🤖 AI Summary
This work addresses the challenge of dynamic regret minimization in non-stationary online learning, where existing Follow-the-Regularized-Leader (FTRL) methods lack sufficient theoretical guarantees for curved losses—such as logistic regression—and Adam-type optimizers. The authors propose a general “discount-to-dynamic” reduction framework that enables modular analysis of dynamic regret bounds for FTRL-style algorithms. This approach unifies and simplifies theoretical derivations in dynamic environments, yielding the first dynamic regret guarantee for online logistic regression, achieving the optimal dynamic regret bound for online linear regression, and extending to an Adam variant with dual discounting mechanisms. Notably, under non-convex and non-smooth settings, the proposed method is shown to attain the optimal convergence rate.
📝 Abstract
We study dynamic regret minimization in non-stationary online learning, with a primary focus on follow-the-regularized-leader (FTRL) methods. FTRL is important for curved losses and for understanding adaptive optimizers such as Adam, yet existing dynamic regret analyses are less explored for FTRL. To address this, we build on the discounted-to-dynamic reduction and present a modular way to obtain dynamic regret bounds of FTRL-related problems.
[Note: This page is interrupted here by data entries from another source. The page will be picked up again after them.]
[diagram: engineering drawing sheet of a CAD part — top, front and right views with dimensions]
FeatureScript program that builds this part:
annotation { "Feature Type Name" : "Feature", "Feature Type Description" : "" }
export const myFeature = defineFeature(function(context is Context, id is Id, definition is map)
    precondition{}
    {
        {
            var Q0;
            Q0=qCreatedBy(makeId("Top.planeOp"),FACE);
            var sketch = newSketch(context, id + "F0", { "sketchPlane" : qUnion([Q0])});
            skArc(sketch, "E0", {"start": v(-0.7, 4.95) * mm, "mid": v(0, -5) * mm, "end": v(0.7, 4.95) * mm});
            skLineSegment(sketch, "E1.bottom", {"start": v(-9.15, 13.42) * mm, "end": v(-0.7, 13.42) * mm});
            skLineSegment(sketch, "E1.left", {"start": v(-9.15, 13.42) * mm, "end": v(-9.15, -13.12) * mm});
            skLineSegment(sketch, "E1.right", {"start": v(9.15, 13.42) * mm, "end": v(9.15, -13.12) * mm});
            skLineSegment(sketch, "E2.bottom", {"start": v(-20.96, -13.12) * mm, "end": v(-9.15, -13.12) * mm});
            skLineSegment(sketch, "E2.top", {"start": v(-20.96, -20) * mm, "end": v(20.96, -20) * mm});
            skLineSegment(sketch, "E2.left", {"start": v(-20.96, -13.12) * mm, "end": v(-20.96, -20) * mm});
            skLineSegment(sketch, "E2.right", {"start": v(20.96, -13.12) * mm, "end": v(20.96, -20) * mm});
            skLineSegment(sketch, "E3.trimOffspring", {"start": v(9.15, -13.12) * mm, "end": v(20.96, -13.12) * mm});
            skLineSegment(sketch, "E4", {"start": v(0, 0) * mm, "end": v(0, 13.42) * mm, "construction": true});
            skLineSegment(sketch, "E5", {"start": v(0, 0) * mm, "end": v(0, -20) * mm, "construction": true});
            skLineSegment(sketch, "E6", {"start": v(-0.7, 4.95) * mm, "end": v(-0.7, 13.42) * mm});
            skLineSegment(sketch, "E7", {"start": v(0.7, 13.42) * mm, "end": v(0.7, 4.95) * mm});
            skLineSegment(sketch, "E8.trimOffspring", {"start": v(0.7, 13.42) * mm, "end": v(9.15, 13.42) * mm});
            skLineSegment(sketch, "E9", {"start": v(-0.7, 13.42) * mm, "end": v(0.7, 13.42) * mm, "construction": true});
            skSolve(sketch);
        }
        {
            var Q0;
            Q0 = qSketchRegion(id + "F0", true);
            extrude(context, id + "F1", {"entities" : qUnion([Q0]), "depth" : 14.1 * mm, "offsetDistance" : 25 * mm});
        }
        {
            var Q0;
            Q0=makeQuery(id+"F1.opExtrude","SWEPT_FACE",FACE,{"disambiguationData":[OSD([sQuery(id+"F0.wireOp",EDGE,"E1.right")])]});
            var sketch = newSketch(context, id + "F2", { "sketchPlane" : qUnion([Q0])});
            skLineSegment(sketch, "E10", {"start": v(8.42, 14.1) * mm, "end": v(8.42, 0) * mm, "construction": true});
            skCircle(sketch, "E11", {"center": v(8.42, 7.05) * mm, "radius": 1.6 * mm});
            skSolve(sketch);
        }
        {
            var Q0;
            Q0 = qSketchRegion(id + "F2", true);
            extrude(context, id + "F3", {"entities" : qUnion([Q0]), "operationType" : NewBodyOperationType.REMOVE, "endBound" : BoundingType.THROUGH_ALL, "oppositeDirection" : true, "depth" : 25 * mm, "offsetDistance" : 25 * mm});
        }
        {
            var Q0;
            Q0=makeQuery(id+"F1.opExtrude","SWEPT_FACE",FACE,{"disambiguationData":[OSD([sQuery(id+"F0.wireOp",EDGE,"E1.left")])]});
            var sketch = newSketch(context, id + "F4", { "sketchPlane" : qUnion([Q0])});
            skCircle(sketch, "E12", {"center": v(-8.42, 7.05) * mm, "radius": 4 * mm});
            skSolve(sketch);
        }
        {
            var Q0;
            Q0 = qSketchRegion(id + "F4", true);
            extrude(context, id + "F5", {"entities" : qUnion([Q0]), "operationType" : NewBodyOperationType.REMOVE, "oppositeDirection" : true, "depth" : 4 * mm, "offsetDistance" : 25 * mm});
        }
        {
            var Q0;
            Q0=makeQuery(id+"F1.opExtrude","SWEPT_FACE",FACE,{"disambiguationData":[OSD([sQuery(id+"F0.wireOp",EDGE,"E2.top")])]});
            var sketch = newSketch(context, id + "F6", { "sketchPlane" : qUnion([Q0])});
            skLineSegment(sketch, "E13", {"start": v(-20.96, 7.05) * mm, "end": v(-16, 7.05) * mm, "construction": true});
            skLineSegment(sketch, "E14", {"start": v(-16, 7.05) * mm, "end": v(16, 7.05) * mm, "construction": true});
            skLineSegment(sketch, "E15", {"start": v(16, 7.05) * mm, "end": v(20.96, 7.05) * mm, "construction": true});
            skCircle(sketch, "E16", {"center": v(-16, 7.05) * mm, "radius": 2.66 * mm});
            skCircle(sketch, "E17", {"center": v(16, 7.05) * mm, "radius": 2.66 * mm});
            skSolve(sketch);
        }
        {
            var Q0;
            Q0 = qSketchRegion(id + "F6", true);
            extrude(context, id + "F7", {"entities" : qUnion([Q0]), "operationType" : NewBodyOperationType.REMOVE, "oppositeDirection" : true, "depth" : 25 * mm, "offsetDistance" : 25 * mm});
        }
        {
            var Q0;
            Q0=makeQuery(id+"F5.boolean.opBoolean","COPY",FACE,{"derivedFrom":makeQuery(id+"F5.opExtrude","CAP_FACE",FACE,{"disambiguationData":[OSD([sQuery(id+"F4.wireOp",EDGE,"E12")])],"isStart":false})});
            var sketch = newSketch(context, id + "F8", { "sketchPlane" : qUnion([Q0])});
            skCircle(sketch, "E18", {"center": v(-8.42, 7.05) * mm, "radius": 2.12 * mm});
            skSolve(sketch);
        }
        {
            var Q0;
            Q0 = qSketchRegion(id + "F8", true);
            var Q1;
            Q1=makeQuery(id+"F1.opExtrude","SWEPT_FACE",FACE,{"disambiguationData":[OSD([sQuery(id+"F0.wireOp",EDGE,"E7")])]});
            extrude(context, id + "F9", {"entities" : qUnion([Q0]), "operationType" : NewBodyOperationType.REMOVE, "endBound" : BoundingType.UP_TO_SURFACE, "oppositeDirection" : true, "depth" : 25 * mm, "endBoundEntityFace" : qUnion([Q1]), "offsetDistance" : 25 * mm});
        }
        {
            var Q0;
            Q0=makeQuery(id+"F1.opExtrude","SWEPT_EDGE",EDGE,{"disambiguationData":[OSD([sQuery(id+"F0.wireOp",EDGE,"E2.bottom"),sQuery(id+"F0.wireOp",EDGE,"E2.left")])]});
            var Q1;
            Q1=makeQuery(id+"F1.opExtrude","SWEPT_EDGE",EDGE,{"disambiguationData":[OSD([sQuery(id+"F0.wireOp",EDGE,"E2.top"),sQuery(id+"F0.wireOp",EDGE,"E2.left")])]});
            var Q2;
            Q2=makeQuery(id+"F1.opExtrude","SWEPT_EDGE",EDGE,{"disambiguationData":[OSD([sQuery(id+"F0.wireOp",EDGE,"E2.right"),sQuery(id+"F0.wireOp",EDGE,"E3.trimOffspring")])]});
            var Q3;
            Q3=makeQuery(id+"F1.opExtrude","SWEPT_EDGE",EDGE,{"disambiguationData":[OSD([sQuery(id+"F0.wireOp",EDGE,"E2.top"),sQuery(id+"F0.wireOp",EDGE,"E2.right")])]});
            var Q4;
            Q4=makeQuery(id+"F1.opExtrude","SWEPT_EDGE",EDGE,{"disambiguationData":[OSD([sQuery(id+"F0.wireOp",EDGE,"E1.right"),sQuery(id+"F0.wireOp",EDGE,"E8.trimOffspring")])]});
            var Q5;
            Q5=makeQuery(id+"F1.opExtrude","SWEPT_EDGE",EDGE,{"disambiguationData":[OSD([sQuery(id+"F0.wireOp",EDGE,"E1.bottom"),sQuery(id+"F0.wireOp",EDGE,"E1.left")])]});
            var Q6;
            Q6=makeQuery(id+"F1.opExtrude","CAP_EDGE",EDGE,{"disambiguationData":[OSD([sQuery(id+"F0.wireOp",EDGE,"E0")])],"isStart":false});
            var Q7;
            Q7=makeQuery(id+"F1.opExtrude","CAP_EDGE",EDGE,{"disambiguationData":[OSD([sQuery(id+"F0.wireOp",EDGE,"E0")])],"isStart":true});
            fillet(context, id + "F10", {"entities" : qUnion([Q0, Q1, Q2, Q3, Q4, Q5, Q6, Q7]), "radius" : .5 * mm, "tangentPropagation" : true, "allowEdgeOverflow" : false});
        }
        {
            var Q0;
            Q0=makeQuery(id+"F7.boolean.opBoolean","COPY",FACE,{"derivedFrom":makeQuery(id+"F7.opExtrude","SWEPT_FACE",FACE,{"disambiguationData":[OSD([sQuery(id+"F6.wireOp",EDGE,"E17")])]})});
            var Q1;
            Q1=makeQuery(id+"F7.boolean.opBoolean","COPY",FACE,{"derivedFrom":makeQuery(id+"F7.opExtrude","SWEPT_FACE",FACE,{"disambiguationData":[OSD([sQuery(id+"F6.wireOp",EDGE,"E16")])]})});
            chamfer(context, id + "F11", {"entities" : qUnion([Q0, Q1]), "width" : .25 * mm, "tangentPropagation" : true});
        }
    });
Specifically, we focus on two representative curved losses: linear regression and logistic regression. Our method not only simplifies existing proofs for the optimal dynamic regret of online linear regression, but also yields new dynamic regret guarantees for online logistic regression. Beyond online convex optimization, we apply the reduction to analyze the Adam optimizers, obtaining optimal convergence rates in stochastic, non-convex, and non-smooth settings. The reduction also enables a more detailed treatment of Adam with two discount parameters $(\beta_1,\beta_2)$, leading to new results for both clipped and clip-free variants of Adam optimizers.